Fado: as vozes e as guitarras em Festa (nos 60 anos do Fado Peniche)

Manuel Pires da Rocha

Fado: as vozes e as guitarras em Festa (nos 60 anos do Fado Peniche)

Em muitas madrugadas de entre 1960 e 1962, Amália Rodrigues subiu ao palco do Teatro Taborda, ali à Encosta do Castelo, para trabalhar, juntamente com os músicos e os técnicos, os fados que viriam a ser reunidos no LP a que o público chamaria Busto (por exibir na capa não mais do que o nome da fadista e um busto representando-a a cantar, da autoria de Joaquim Valente, fotografado por Nuno Calvet). O Busto confirma Amália como grande intérprete, mas também como grande dinamizadora do Fado enquanto corrente artística capaz da reinvenção. É em Busto que Alain Oulman se revela grande compositor do Fado.

Abandono foi um dos nove fados registados no Taborda e publicados no LP, mas não tardaria a encontrar denominação mais conforme com o seu dizer: «a 10 de abril 1959 David Mourão-Ferreira assinava o poema que viria a consagrar-se como Fado Peniche, numa alusão explícita à prisão, naquela Fortaleza, de um célebre opositor do regime. Entre a redacção de Abandono e a sua gravação em disco, com música de Alain Oulman, Álvaro Cunhal fugia do forte de Peniche, na noite de 3 de Janeiro de 1960» (Sara Pereira, directora do Museu do Fado, em As mãos que trago: Alain Oulman 1928-1990, EGEAC, 2009).

O Fado Abandono é um claro objecto de criação artística antifascista, tradução estética da tomada de posição no confronto com a ditadura, com coragem e criatividade. À tragédia que as palavras retratam, corresponde uma melodia que é Fado, mas é também aquilo a que o guitarrista José Nunes chamaria «óperas» – um traço desalinhado e desafiador no retrato de um velho e digno rosto musical. Dizendo «ao menos ouves o vento / ao menos ouves o mar», Mourão-Ferreira identifica com desassombro a prisão em que a construção das janelas viradas a poente impedia o preso político de ver o Oceano; mas aquele «ao menos ouves o vento» vem carregado da esperança que inspirou Oulman a vestir as palavras de um desenho melódico inverso do fatalismo.

Abandono foi editado em disco, mas a Censura recusou-lhe o acesso à difusão pública. Amália Rodrigues, pelo seu lado, sustentou sempre nada ter encontrado de subversivo no belíssimo poema de Mourão-Ferreira.
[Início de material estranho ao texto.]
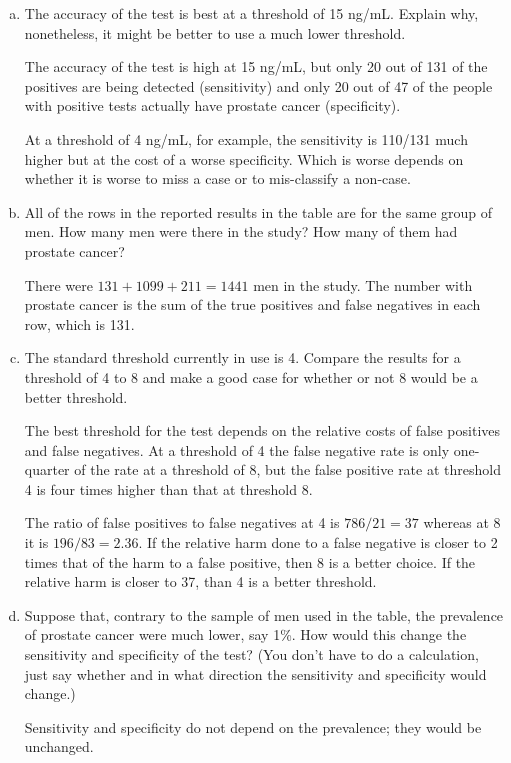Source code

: \begin{enumerate}[(a)]
\item The accuracy of the test is best at a threshold of 15 ng/mL.  Explain why, nonetheless, it might be better to use a much lower threshold.

\TextEntry

\begin{AnswerText}
The accuracy of the test is high at 15 ng/mL, but only 20 out of 131
of the positives are being detected (sensitivity) and only 20 out of
47 of the people with positive tests actually have prostate cancer
(specificity).

At a threshold of 4 ng/mL, for example, the sensitivity is 110/131
much higher but at the cost of a worse specificity.  Which is worse
depends on whether it is worse to miss a case or to mis-classify a non-case.
\end{AnswerText}

\item All of the rows in the reported results in the table are for the same group of men.  How many men were there in the study?  How many of them had prostate cancer?

\TextEntry
\begin{AnswerText}
There were $131+1099+211 = 1441$ men in the study.
The number with prostate cancer is the sum of the
true positives and false negatives in each row, which is 131.
\end{AnswerText}

\item The standard threshold currently in use is 4.  Compare the results for a threshold of 4 to 8 and make a good case for whether or not 8 would be a better threshold.

\TextEntry
\begin{AnswerText}
The best threshold for the test depends on the relative costs of false
positives and false negatives.  At a threshold of 4 the false negative
rate is only one-quarter of the rate at a threshold of 8, but the
false positive rate at threshold 4 is four times higher than that at threshold 8.  

The ratio of false positives to false negatives at 4 is $786/21 = 37$
whereas at 8 it is $196/83=2.36$.  If the relative harm done to a
false negative is closer to 2 times that of the harm to a false
positive, then 8 is a better choice.  If the relative harm is closer
to 37, than 4 is a better threshold.
\end{AnswerText}

\item Suppose that, contrary to the sample of men used in the table, the prevalence of prostate cancer were much lower, say 1\%.  How would this change the sensitivity and specificity of the test?  (You don't have to do a calculation, just say whether and in what direction the sensitivity and specificity would change.)

\TextEntry
\begin{AnswerText}
Sensitivity and specificity do not depend on the prevalence; they
would be unchanged.
\end{AnswerText}

\end{enumerate}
Mas o jornalista Miguel Carvalho duvida da declarada ingenuidade e revela (por interpostas vozes) no seu livro Amália – Ditadura e Revolução que «a mesma Amália com que o regime flirtava e que, em certos casos, se permitiu ser usada pela ditadura, proporcionou, ao longo de várias décadas, ajuda preciosa às famílias dos presos políticos, à resistência antifascista e a vários movimentos da oposição a Salazar». Sustenta o jornalista que ao facto não serão certamente estranhas a origem de classe de Amália Rodrigues e a amizade ao longo de toda a vida com Maria Alda Nogueira, destacada dirigente comunista.

Presença constante na Festa

Na Festa do Avante!, celebração total das humanidades todas, o Fado ocupa o espaço natural que as linguagens artísticas ali preenchem, numa conversa entre as músicas todas, entre as artes todas. Por isso é que, nos encontros que a Festa vem proporcionando entre artistas e toda a gente, o Fado esteve sempre presente, umas vezes na qualidade de instrumento de transformação das anomalias do mundo, outras vezes retrato indispensável do povo de Lisboa – entre acreditares e ofícios, aqui um esboço de saudade, ali um refrão de resistência; outras vezes, ainda, toada «desviada» por poetas populares do vasto Alentejo, como os fazedores de décimas dos Bonecos de Santo Aleixo ou aquele Aleixo também, mas neste caso algarvio, a quem chamavam poeta, a quem chamavam fadista.

O Fado na Festa é, desde sempre, assunto de muitos palcos, de muitos fadistas, de muitos instrumentistas, letristas, compositores – desde a FIL à Atalaia cantou-se o Menor, o Mouraria, o Triplicado, o Carriche, o Falado e todos os que lhes prolongaram vidas; evocou-se o Armandinho, o Nery, o Martinho D’Assunção nas mãos de tantas gerações de instrumentistas. E cantou-se a plenos pulmões – num coro de milhares de vozes – cada refrão do Ary.

Saudando os 60 anos do Fado Abandono (do Fado Peniche) evoca-se Amália Rodrigues, David Mourão-Ferreira e Alain Oulman. E, neles, o Fado que canta histórias, o Fado que conta a História.